Não esqueçamos, no entanto, as cadeiras forradas de repes vermelhos e a cadeirinha baixa de

cetim escarlate, que ligamos metonimicamente, à sombrinha que envolve Pedro da Maia, como que num

prenúncio do seu suicídio e da poça de sangue que o vai envolver, bem como a morte moral dos dois

protagonistas que, apesar dos laços de sangue que os unem, “assassinam” metaforicamente a família,

através do incesto e Afonso da Maia, que sucumbe perante a adulteração da pureza rácica e perante a

vergonha advinda dessa mesma adulteração.

JOÃO DA EGA

João da Ega é o amigo inseparável de Carlos da Maia. Ele é, aliás, o alter-ego de Eça de Queirós,

que se revê nesta personagem, quer ao nível físico, brincando com a sua magreza, quer a nível intelectual,

dando-se conta da sua dualidade romântica e regeneradora.

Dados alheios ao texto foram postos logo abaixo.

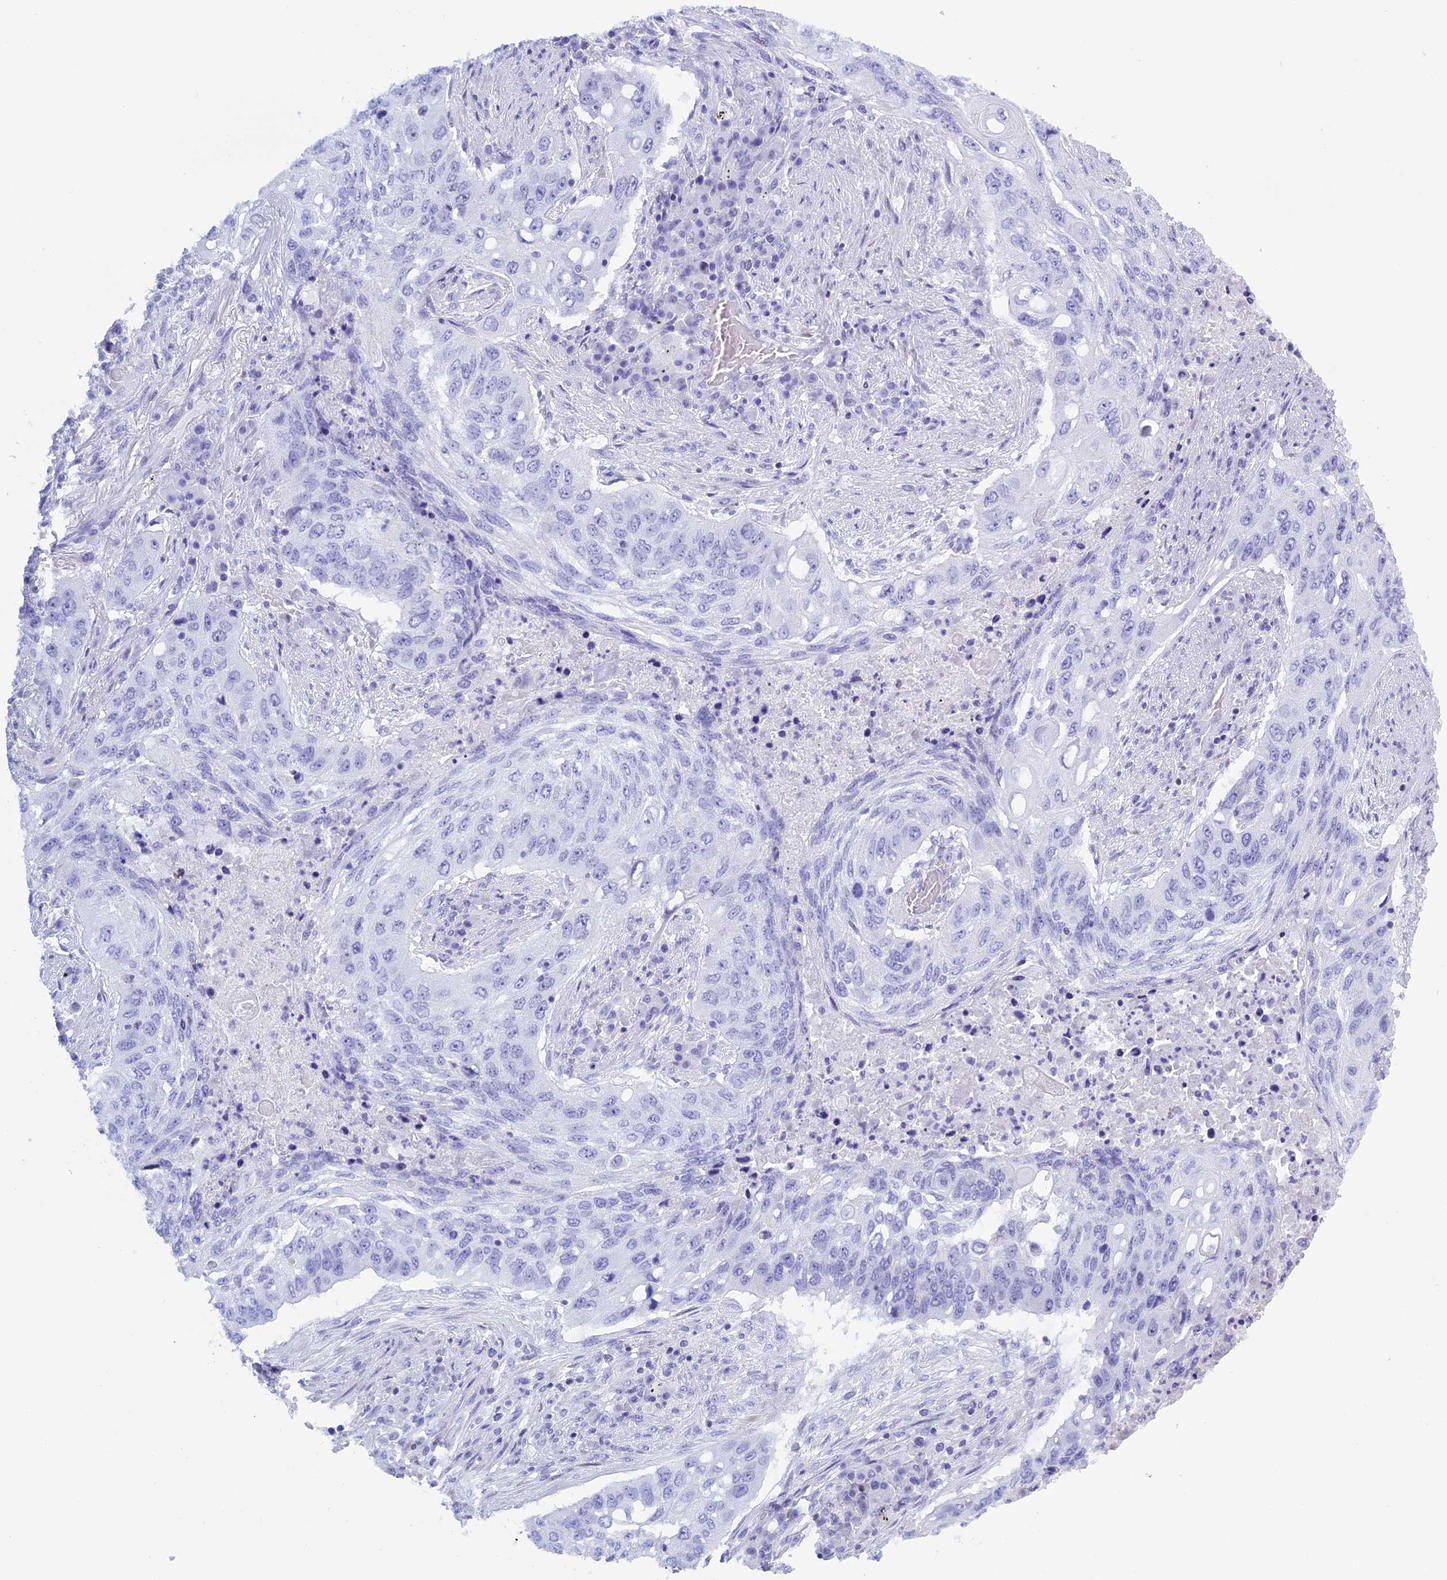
{"staining": {"intensity": "negative", "quantity": "none", "location": "none"}, "tissue": "lung cancer", "cell_type": "Tumor cells", "image_type": "cancer", "snomed": [{"axis": "morphology", "description": "Squamous cell carcinoma, NOS"}, {"axis": "topography", "description": "Lung"}], "caption": "Human lung cancer (squamous cell carcinoma) stained for a protein using immunohistochemistry demonstrates no expression in tumor cells.", "gene": "KCTD21", "patient": {"sex": "female", "age": 63}}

Partidário do Naturalismo opõe-se, como é óbvio, ao poeta ultra-romântico, Alencar. Irreverente,

revolucionário, provocador e satânico, é, também, positivista e romântico, um pobre diabo apaixonado, que

interpretará o mensageiro funesto dos amores incestuosos de Carlos e de Maria Eduarda, ao tornar-se

depositário das missivas e dos papéis que confirmam os laços de sangue entre ambos.

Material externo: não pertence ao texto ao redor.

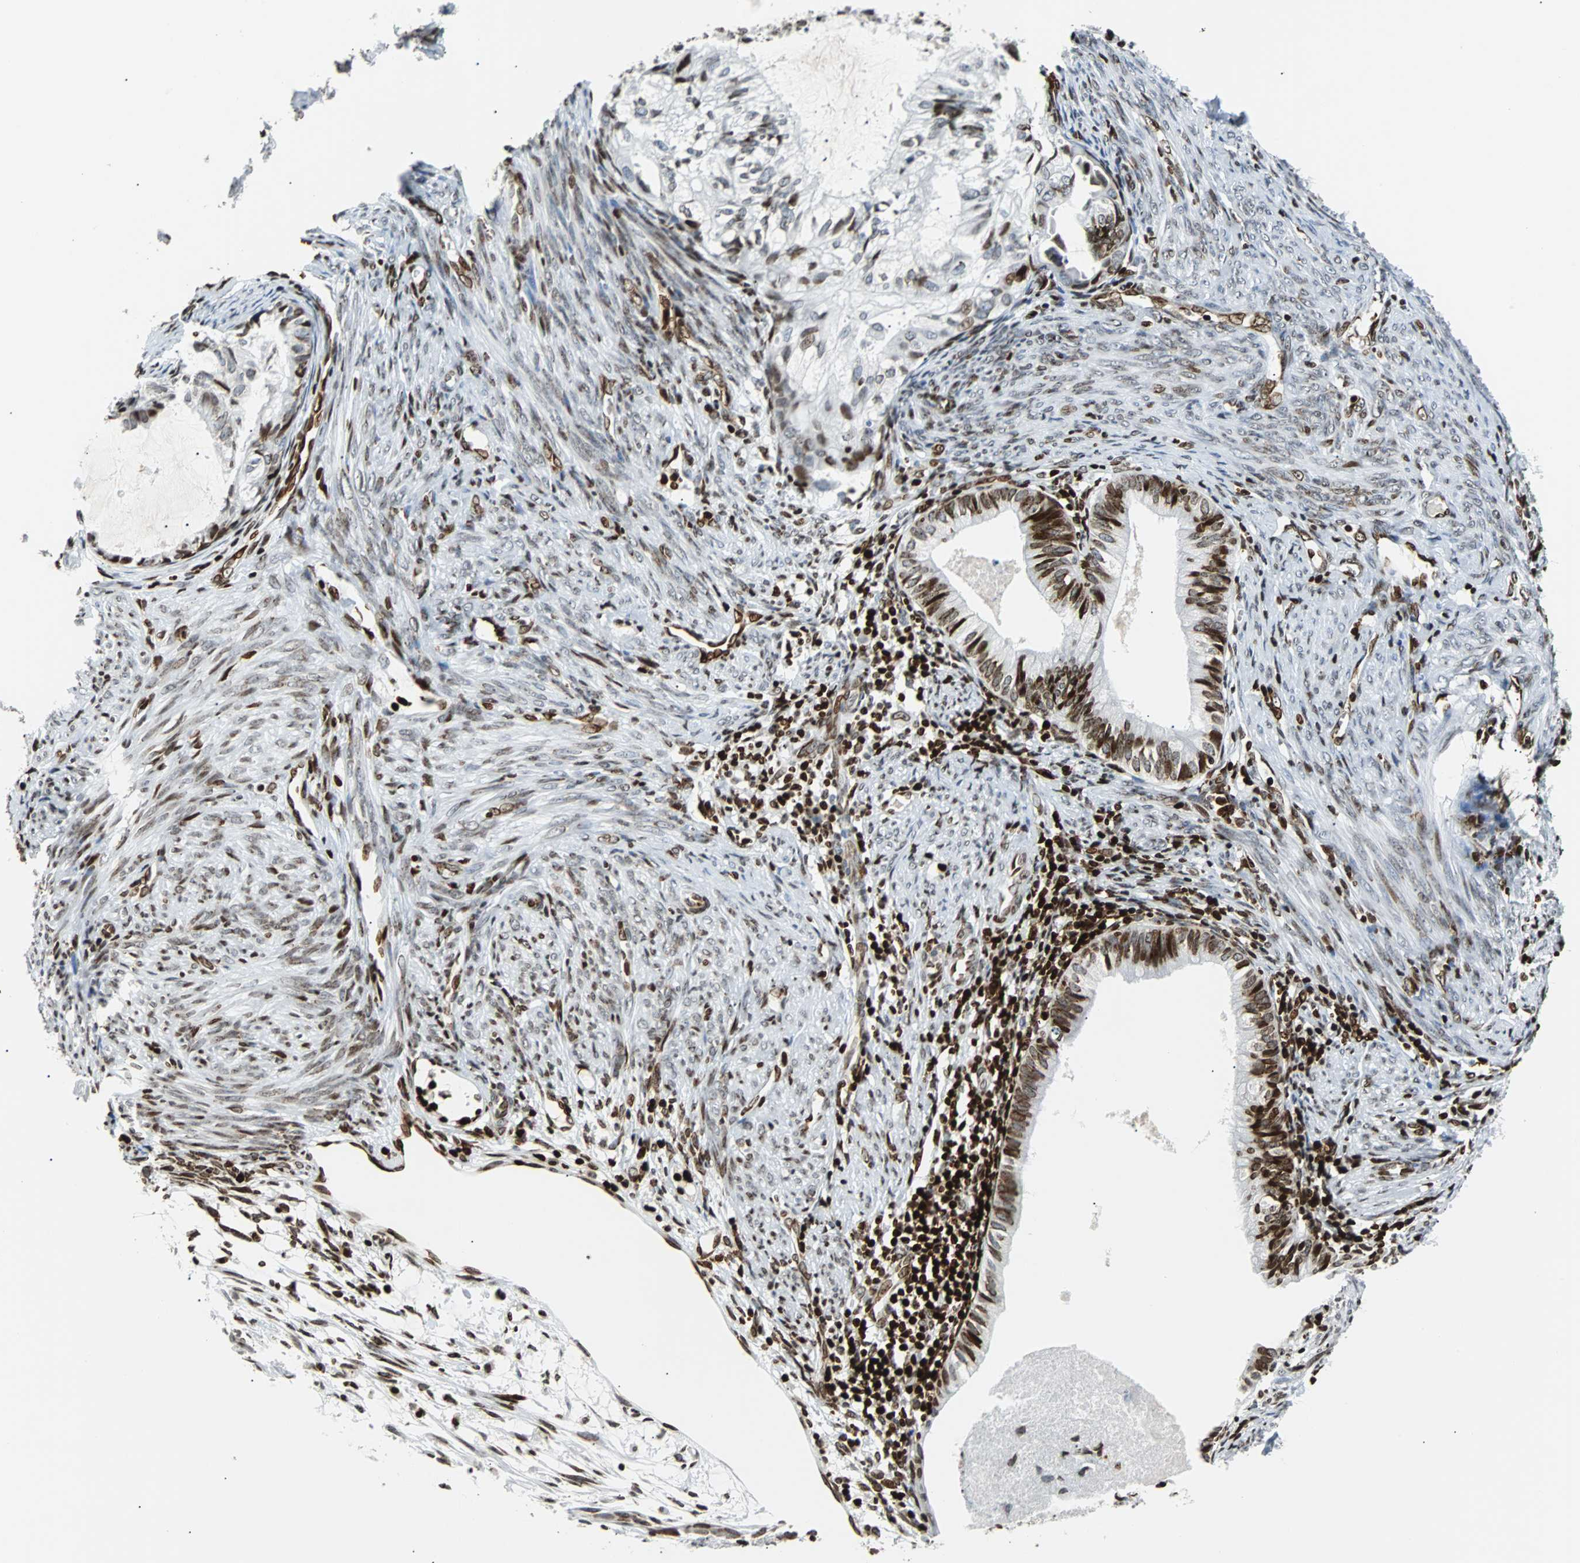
{"staining": {"intensity": "moderate", "quantity": "25%-75%", "location": "nuclear"}, "tissue": "cervical cancer", "cell_type": "Tumor cells", "image_type": "cancer", "snomed": [{"axis": "morphology", "description": "Normal tissue, NOS"}, {"axis": "morphology", "description": "Adenocarcinoma, NOS"}, {"axis": "topography", "description": "Cervix"}, {"axis": "topography", "description": "Endometrium"}], "caption": "IHC of human adenocarcinoma (cervical) reveals medium levels of moderate nuclear staining in approximately 25%-75% of tumor cells. The protein is stained brown, and the nuclei are stained in blue (DAB (3,3'-diaminobenzidine) IHC with brightfield microscopy, high magnification).", "gene": "ZNF131", "patient": {"sex": "female", "age": 86}}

Assume-se como um dândi, mas também como um literato falhado (antes, porém, afirma: “Estou à

espera que o país aprenda a ler”).

Ega representa na obra Os Maias o intelectual dos grandes ideais, das revoluções facínoras, das

grandes alterações sociais; porém, nada faz para a sua eventual concretização, vivendo num amplo

parasitismo, refugiando-se por detrás da figura de Carlos que, a certa altura, a propósito do talento de

Cruges, pergunta: “E se o Ega fizesse um belo livro, quem é que lho lia?”. Cultiva a sua própria imagem,

excêntrica e exuberante, o que, aliás, é evidenciado na decoração da Vila Balzac, a sua casa em Lisboa. E

ainda de notar a sua faceta sensual (cf. descrição do quarto de Ega).